Zhang Bowen, Cui Hui, Nguyen Van, Whitty Monica
Department of Software Systems and Cybersecurity, Faculty of IT, Monash University, Melbourne, VIC 3800, Australia.
Sensors (Basel). 2025 Mar 22;25(7):1989. doi: 10.3390/s25071989.
Advancements in audio synthesis and manipulation technologies have reshaped applications such as personalised virtual assistants, voice cloning for creative content, and language learning tools. However, the misuse of these technologies to create audio deepfakes has raised serious concerns about security, privacy, and trust. Studies reveal that human judgement of deepfake audio is not always reliable, highlighting the urgent need for robust detection technologies to mitigate these risks. This paper provides a comprehensive survey of recent advancements in audio deepfake detection, with a focus on cutting-edge developments in the past few years. It begins by exploring the foundational methods of audio deepfake generation, including text-to-speech (TTS) and voice conversion (VC), followed by a review of datasets driving progress in the field. The survey then delves into detection approaches, covering frontend feature extraction, backend classification models, and end-to-end systems. Additionally, emerging topics such as privacy-preserving detection, explainability, and fairness are discussed. Finally, this paper identifies key challenges and outlines future directions for developing robust and scalable audio deepfake detection systems.

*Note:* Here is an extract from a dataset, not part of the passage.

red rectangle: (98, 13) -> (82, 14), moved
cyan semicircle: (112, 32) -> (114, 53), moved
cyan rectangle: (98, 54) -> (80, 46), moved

音频合成与处理技术的进步重塑了个性化虚拟助手、用于创作内容的语音克隆以及语言学习工具等应用。然而,滥用这些技术来创建音频深度伪造引发了对安全、隐私和信任的严重担忧。研究表明,人类对深度伪造音频的判断并不总是可靠的,这凸显了迫切需要强大的检测技术来减轻这些风险。本文全面综述了音频深度伪造检测的最新进展,重点关注过去几年的前沿发展。文章首先探讨了音频深度伪造生成的基础方法,包括文本转语音(TTS)和语音转换(VC),接着回顾了推动该领域进展的数据集。然后,该综述深入研究了检测方法,涵盖前端特征提取、后端分类模型和端到端系统。此外,还讨论了隐私保护检测、可解释性和公平性等新兴话题。最后,本文确定了关键挑战,并概述了开发强大且可扩展的音频深度伪造检测系统的未来方向。